[Prompt]: Give the lines again exactly as they appear, beginning at the one with "la hiciera sentirse" and ending at the last line of the records.

Extracted page text data

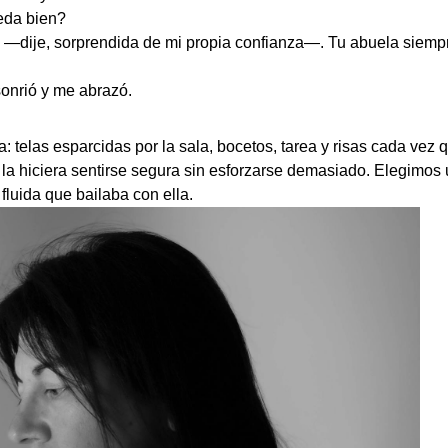
eda bien?
—dije, sorprendida de mi propia confianza—. Tu abuela siempr
onrió y me abrazó.
: telas esparcidas por la sala, bocetos, tarea y risas cada ve
 la hiciera sentirse segura sin esforzarse demasiado. Elegimos 
fluida que bailaba con ella.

[Answer area]:
 la hiciera sentirse segura sin esforzarse demasiado. Elegimos 
fluida que bailaba con ella.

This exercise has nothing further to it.